Installing drivers and CUDA

# Ubuntu 22.04
# 1. NVIDIA driver
apt install linux-headers-$(uname -r)
apt install nvidia-driver-535  # или последний production driver

# 2. CUDA Toolkit (лучше через runfile, не apt)
wget https://developer.download.nvidia.com/compute/cuda/12.3.0/local_installers/cuda_12.3.0_545.23.06_linux.run
sh cuda_12.3.0_545.23.06_linux.run --silent --toolkit

# 3. cuDNN
tar -xvf cudnn-linux-x86_64-8.9.7.29_cuda12-archive.tar.xz
cp cuda/include/cudnn*.h /usr/local/cuda/include
cp cuda/lib64/libcudnn* /usr/local/cuda/lib64
ldconfig

# 4. Проверка
nvidia-smi
nvcc --version
python -c "import torch; print(torch.cuda.device_count())"
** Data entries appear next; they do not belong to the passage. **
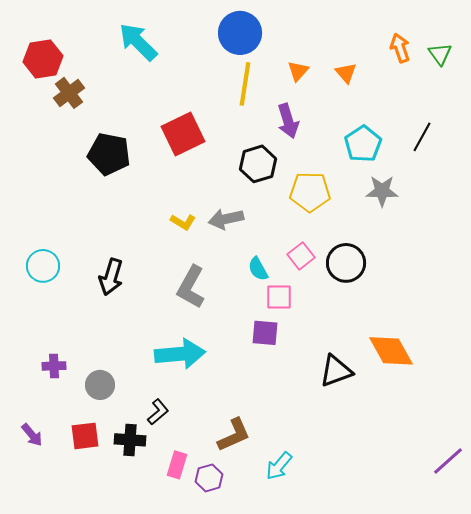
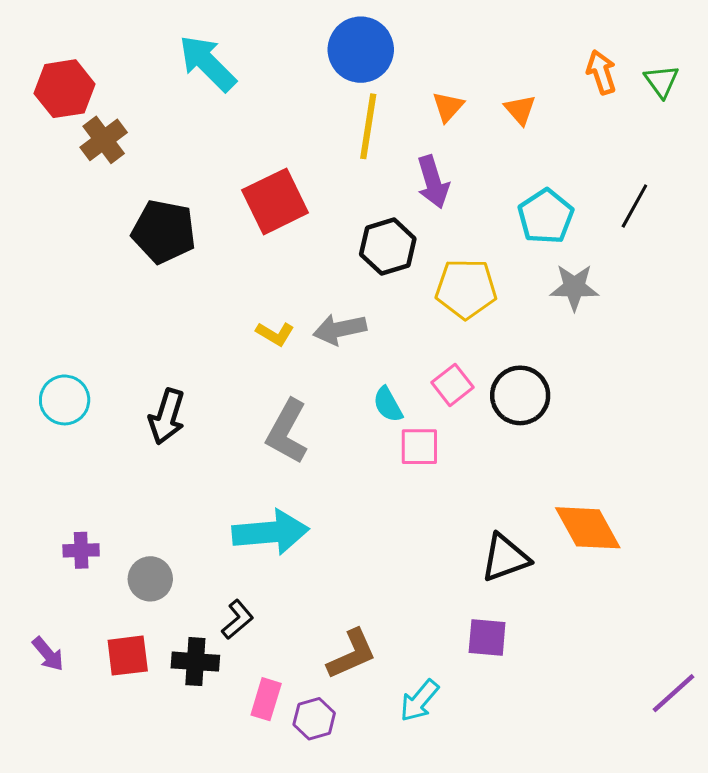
purple square: (265, 333) -> (487, 638), moved

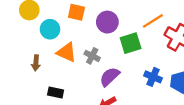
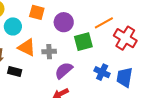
gray cross: (92, 56) -> (49, 52), turned -32
black rectangle: (56, 92) -> (15, 71), moved

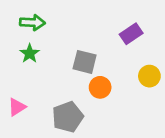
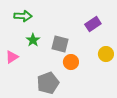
green star: (30, 53) -> (33, 40), moved
pink triangle: (17, 107) -> (12, 57), moved

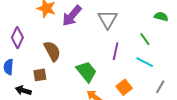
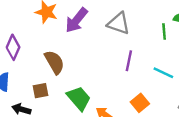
gray triangle: (108, 19) -> (119, 23), turned -40
green line: (145, 39) -> (164, 32), moved, turned 32
green trapezoid: (86, 72) -> (79, 98), moved

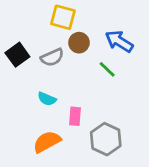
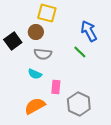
blue arrow: (119, 41) -> (89, 31), turned 30
brown circle: (79, 43) -> (36, 32), moved
gray semicircle: (52, 57) -> (43, 54), moved, turned 30

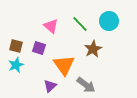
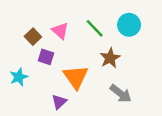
brown square: (16, 46) -> (33, 37), moved, turned 32
gray arrow: (86, 85) -> (121, 94), moved

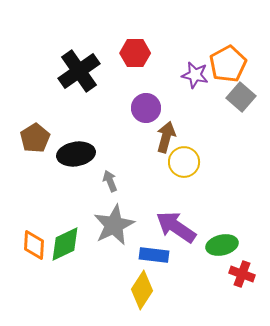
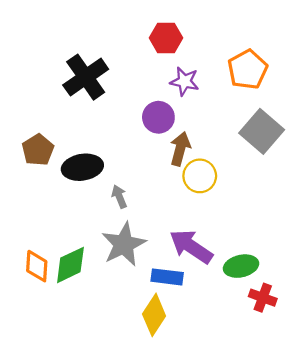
red hexagon: (135, 53) -> (166, 38), moved
purple star: (195, 75) -> (185, 81), moved
gray square: (241, 97) -> (262, 131), moved, size x1.4

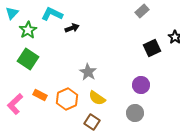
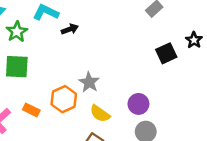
green square: (28, 59) -> (17, 67), turned -30
purple circle: (141, 85) -> (138, 104), moved
orange hexagon: (67, 99) -> (64, 99), moved

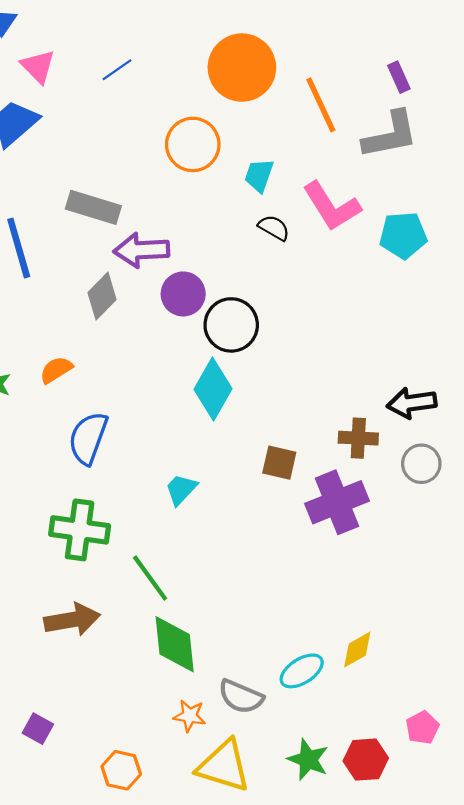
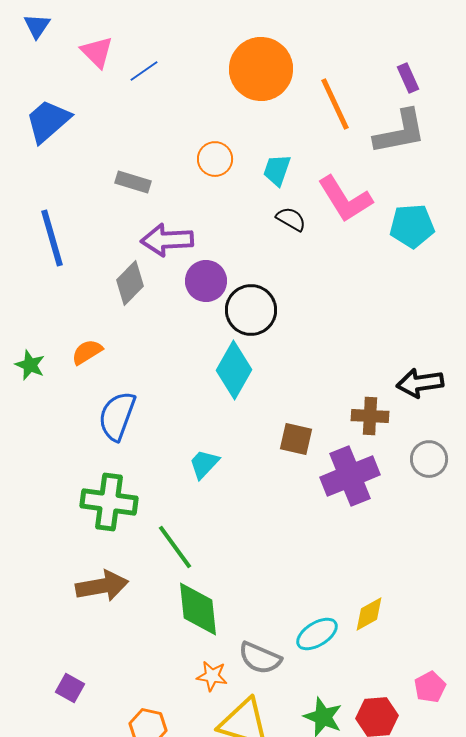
pink triangle: (38, 66) -> (97, 52), moved
orange circle: (193, 144) -> (215, 159), moved, size x0.7
gray rectangle: (93, 207) -> (133, 182), moved, size x0.7
gray circle: (421, 464) -> (429, 459), moved

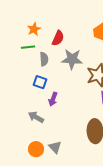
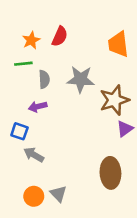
red semicircle: (58, 38) -> (60, 36), moved
blue square: (40, 82) -> (19, 131), moved
purple arrow: (53, 99) -> (38, 107), moved, turned 56

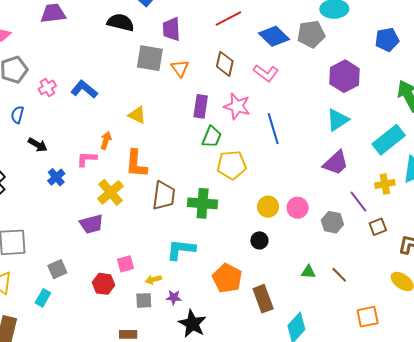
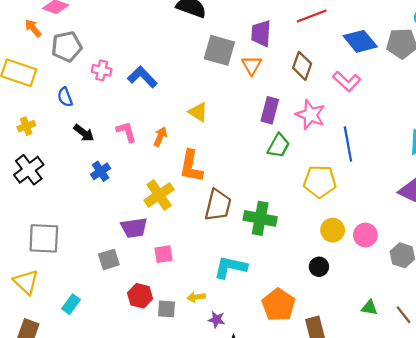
purple trapezoid: (171, 29) -> (261, 33), moved
pink cross: (47, 87) -> (102, 70), turned 36
blue semicircle: (17, 115) -> (65, 97), turned -42
pink L-shape: (87, 159) -> (126, 132), moved, turned 65
yellow pentagon: (232, 165) -> (320, 181), moved
pink square: (125, 264) -> (164, 254), moved
gray square: (57, 269) -> (109, 259), moved
gray square: (144, 300) -> (167, 309), moved

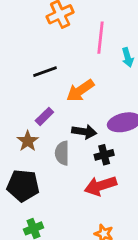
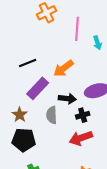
black line: (45, 72) -> (28, 63), moved
purple rectangle: (44, 116) -> (38, 88), size x1.6
brown star: (28, 141) -> (20, 115), moved

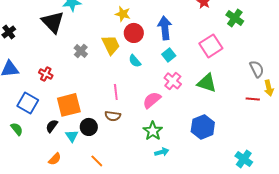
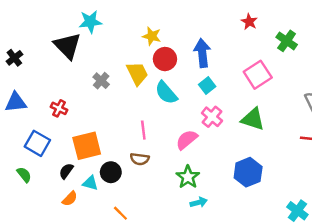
cyan semicircle: (135, 61) -> (166, 93), size x1.5
cyan triangle: (72, 136) -> (90, 183), turned -40
orange semicircle: (55, 159) -> (70, 199), moved

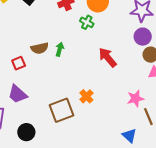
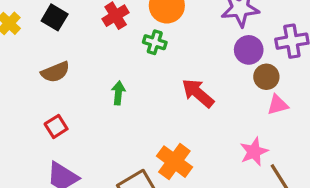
brown semicircle: (40, 48) -> (55, 72), moved
orange cross: (86, 96) -> (174, 162), size x1.5

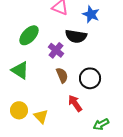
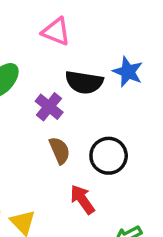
blue star: (91, 14) -> (128, 72), moved

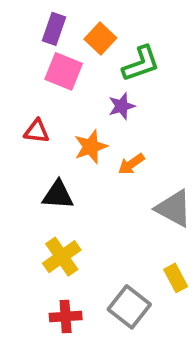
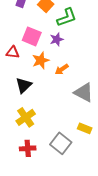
pink square: (64, 71) -> (32, 36), moved
black triangle: (58, 195) -> (24, 85), turned -48
yellow rectangle: (176, 278) -> (85, 128), turned -40

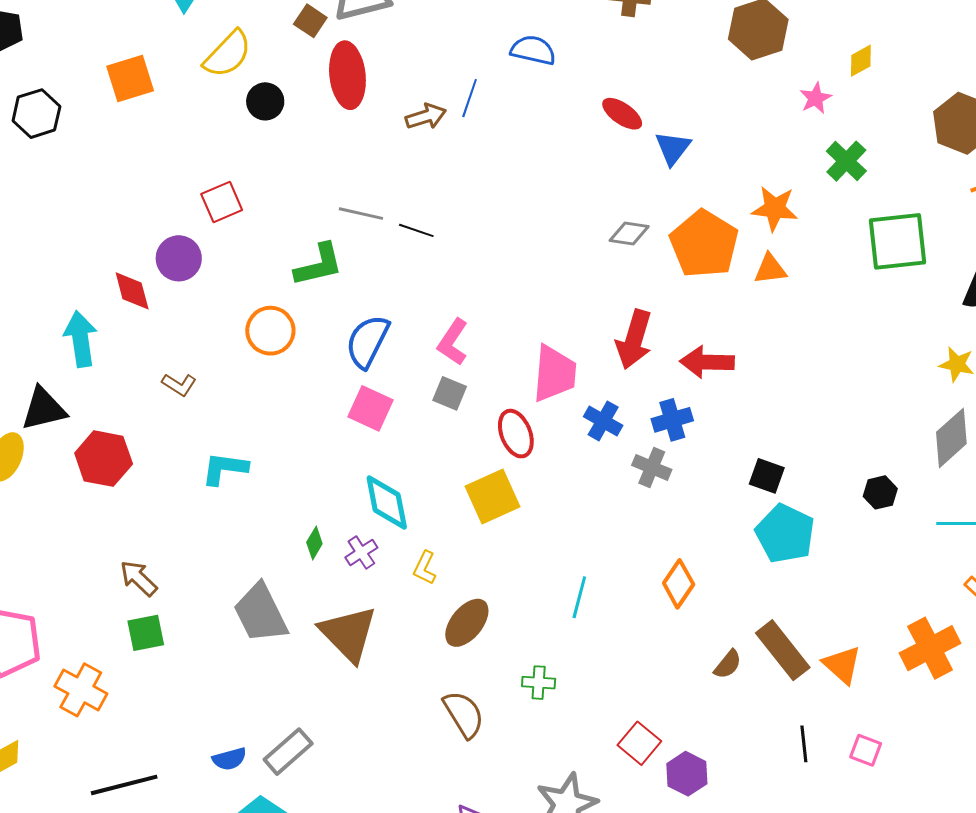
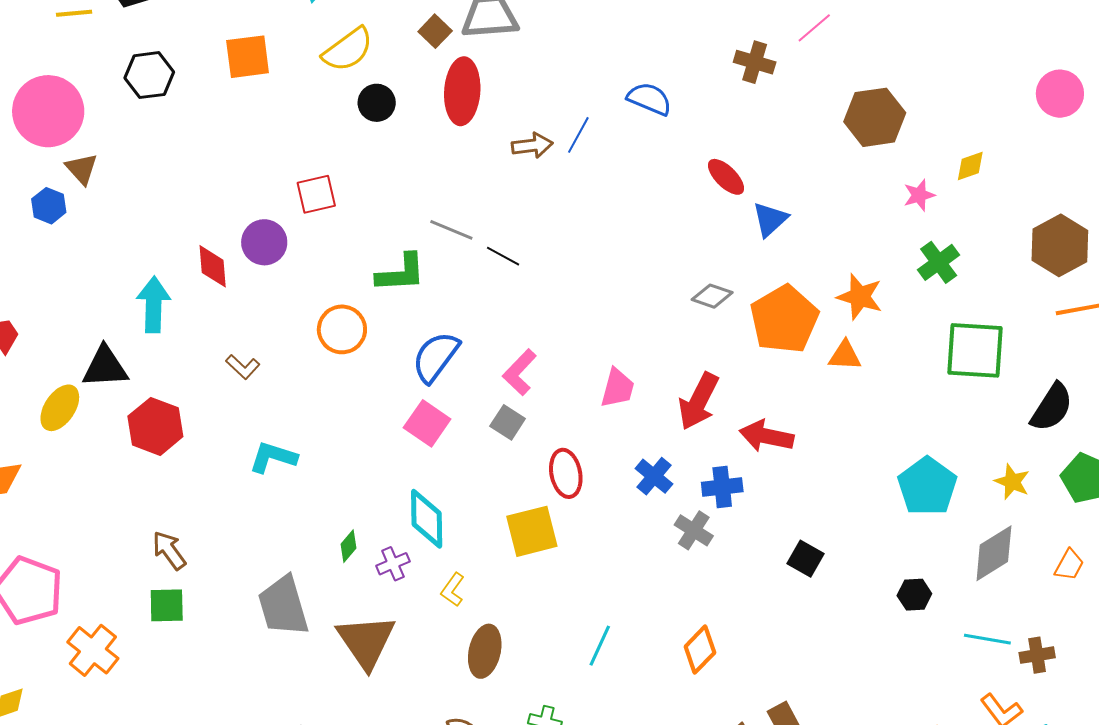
pink trapezoid: (554, 374) -> (618, 388), moved, size x0.7
cyan pentagon: (785, 534) -> (927, 486), moved
brown ellipse: (467, 623) -> (485, 651), turned -36

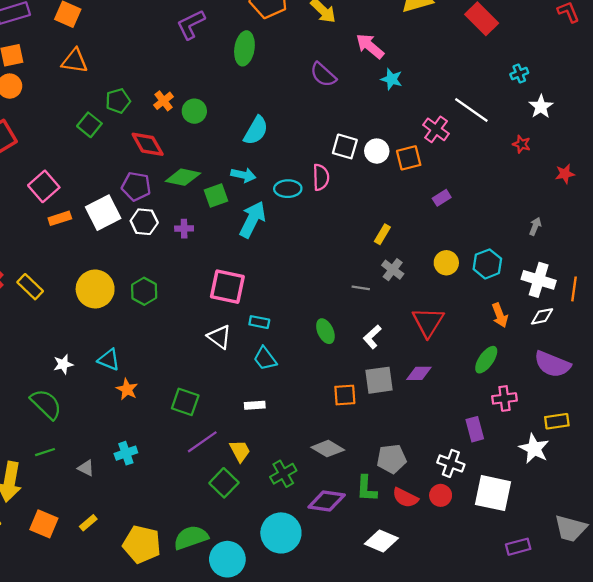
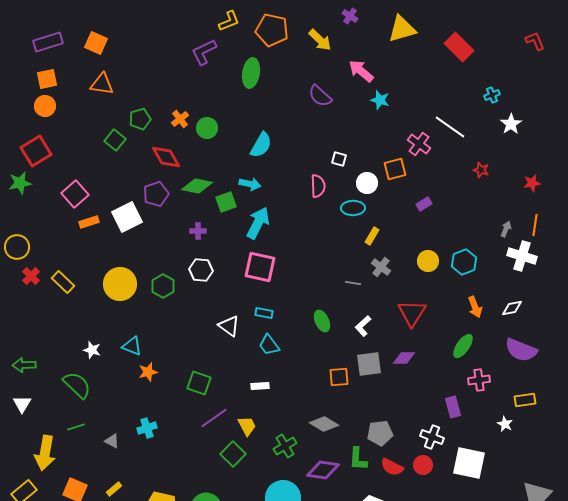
red star: (522, 144) -> (481, 170), moved
white square: (345, 146) -> (339, 159), size x0.7
white circle: (377, 151) -> (367, 183), moved
purple pentagon: (136, 186) -> (156, 194), turned -30
cyan ellipse: (288, 189) -> (353, 208), moved
white hexagon: (144, 222) -> (201, 270), moved
white cross: (539, 280) -> (522, 256), moved
pink square: (227, 287) -> (260, 267), moved
orange line: (574, 289) -> (535, 225), moved
white star: (63, 364) -> (92, 350), turned 30
orange star: (127, 389) -> (148, 372), turned 30
white star: (534, 449) -> (505, 424), size x0.6

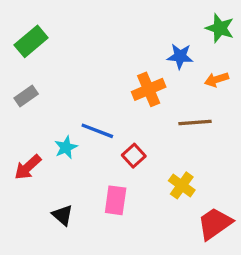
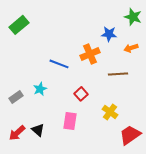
gray rectangle: (26, 96) -> (16, 97), moved
blue line: (97, 131) -> (59, 64), moved
red arrow: (28, 167) -> (17, 133), moved

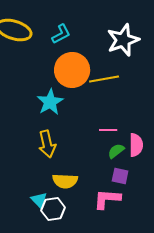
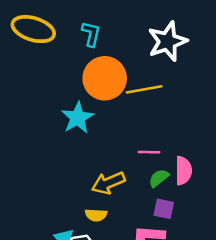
cyan L-shape: (61, 34) -> (91, 34), turned -50
yellow arrow: (47, 144) -> (108, 183), moved, turned 80
yellow semicircle: (65, 181) -> (96, 215), size x0.7

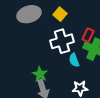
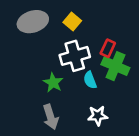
green star: (40, 74) -> (53, 83), moved

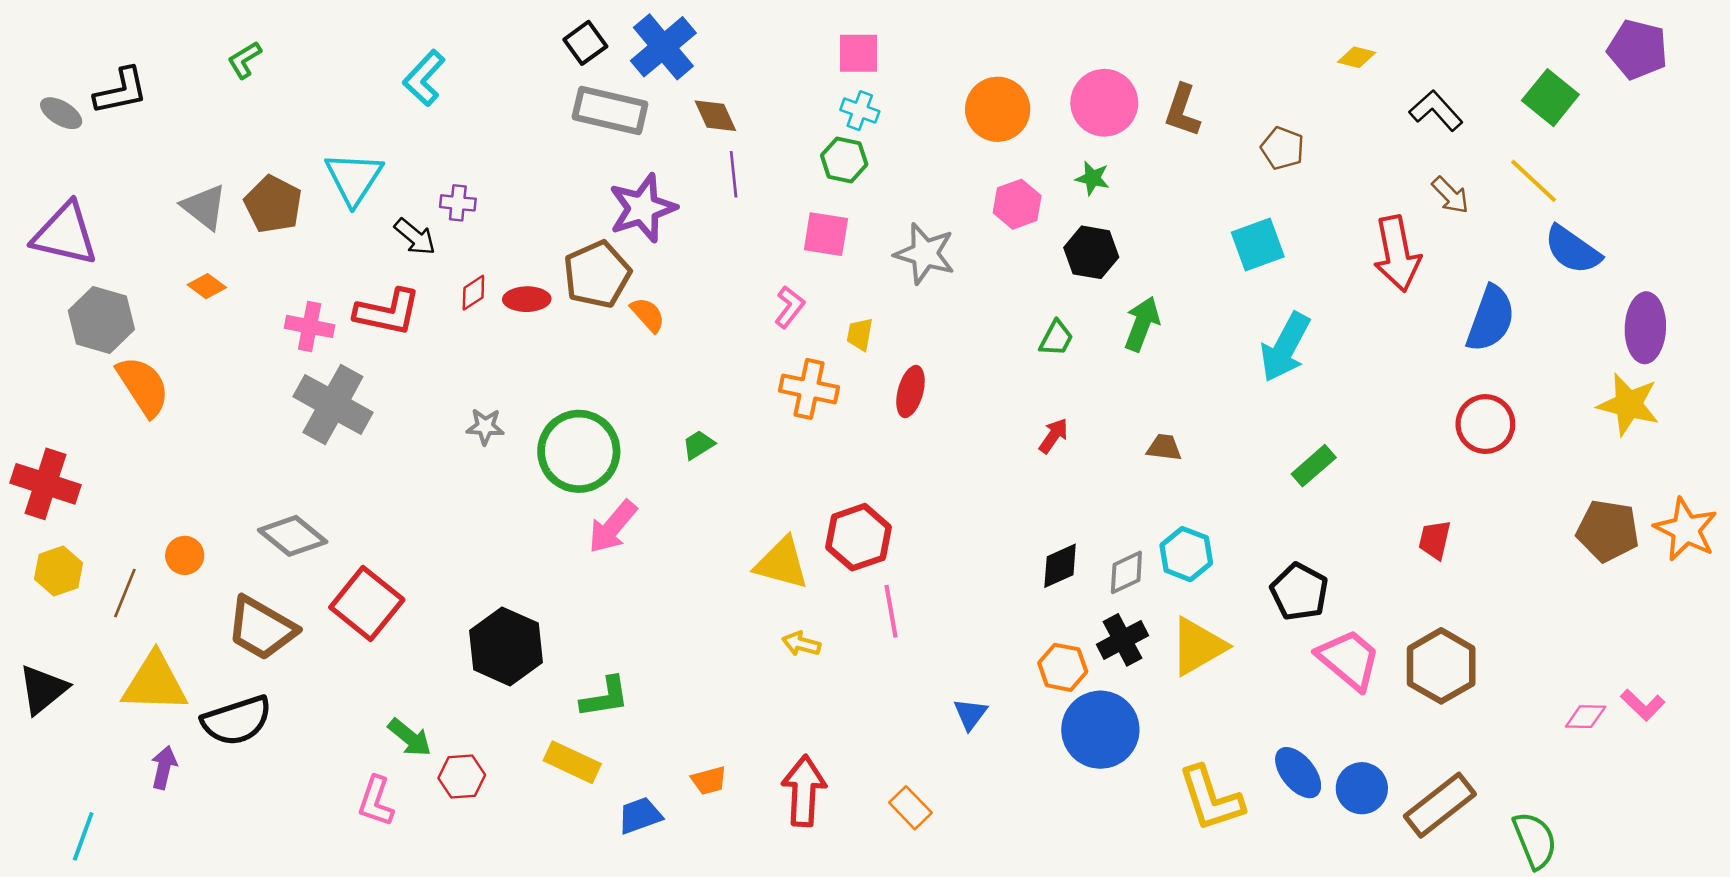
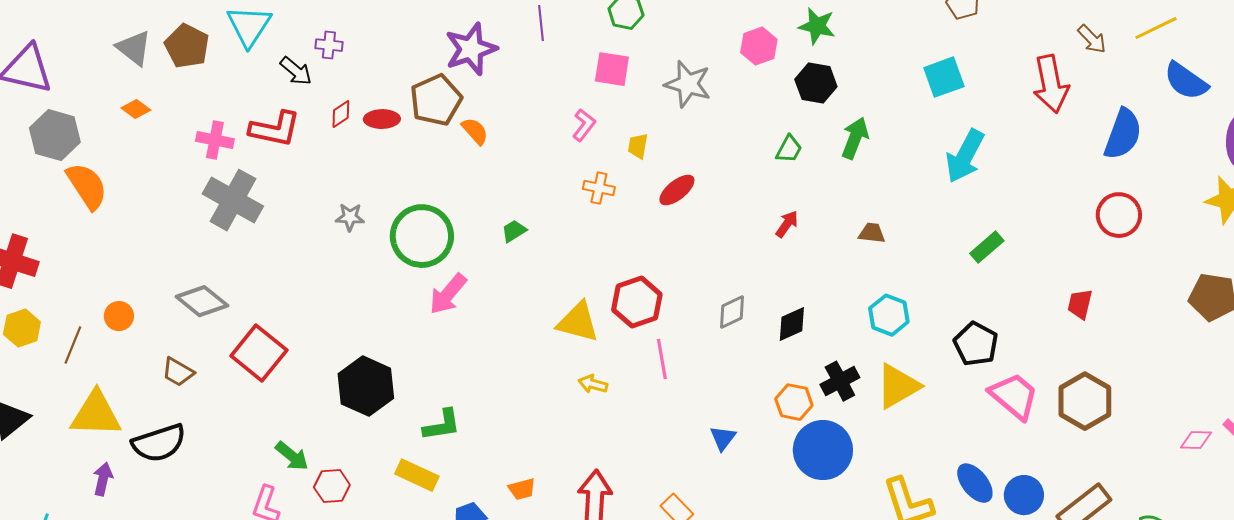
green star: (1093, 178) -> (817, 26), size x1.4
yellow line: (1534, 181) -> (1156, 28), turned -69
orange cross: (809, 389) -> (599, 188), size x0.7
red ellipse: (910, 392) -> (677, 190), turned 36
gray diamond: (1126, 572) -> (732, 312), moved
brown trapezoid: (261, 628) -> (178, 372), size x0.6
Configuring NCCL and testing interconnect

# Установка NCCL
apt install libnccl2 libnccl-dev

# Тест bandwidth между GPU внутри узла
git clone https://github.com/NVIDIA/nccl-tests
cd nccl-tests && make
./build/all_reduce_perf -b 1G -e 4G -f 2 -g 8

# Ожидаемые результаты на 8x A100 SXM с NVLink:
# 1GB: ~280 GB/s (algbw)
# 4GB: ~300 GB/s (algbw)

Orchestration with Kubernetes + NVIDIA GPU Operator

GPU Operator automates the installation of drivers, container toolkit, and device plugin:

# Установка через Helm
helm repo add nvidia https://helm.ngc.nvidia.com/nvidia
helm install gpu-operator nvidia/gpu-operator \
  --namespace gpu-operator \
  --create-namespace \
  --set driver.enabled=true \
  --set toolkit.enabled=true

MIG (Multi-Instance GPU) for A100/H100 — splitting a single GPU into isolated instances for efficient use in small batch inference:

nvidia-smi mig -lgip  # Список профилей
nvidia-smi mig -cgi 9,9,9,9,9,9,9  # 7x MIG 1g.10gb на A100 80GB

Setting up the task scheduler

Slurm is a standard in HPC, well suited for batch training:

# sbatch job для обучения
#!/bin/bash
#SBATCH --nodes=4
#SBATCH --ntasks-per-node=8
#SBATCH --gres=gpu:8
#SBATCH --partition=a100
#SBATCH --time=48:00:00

srun python train.py \
  --nproc_per_node=8 \
  --nnodes=4

Volcano — Kubernetes scheduler for ML workloads with gang scheduling support (all GPU pods run simultaneously or none):

GPU Cluster Monitoring

# DCGM Exporter для Prometheus
helm install dcgm-exporter nvidia/dcgm-exporter

# Ключевые метрики:
# DCGM_FI_DEV_GPU_UTIL — утилизация GPU (целевой показатель > 85%)
# DCGM_FI_DEV_MEM_COPY_UTIL — PCIe bandwidth utilization
# DCGM_FI_DEV_NVLINK_BANDWIDTH_TOTAL — NVLink throughput
# DCGM_FI_DEV_POWER_USAGE — потребляемая мощность
# DCGM_FI_DEV_SM_CLOCK — текущая частота

Typical setup result

On a 4-node 8x A100 cluster (32 GPUs in total), with proper InfiniBand and NCCL configuration, scaling efficiency of 85-90% is achieved for LLM pretraining: training that takes 40 hours on 4 GPUs takes ~5.5-6 hours on 32 GPUs, instead of the theoretical 5.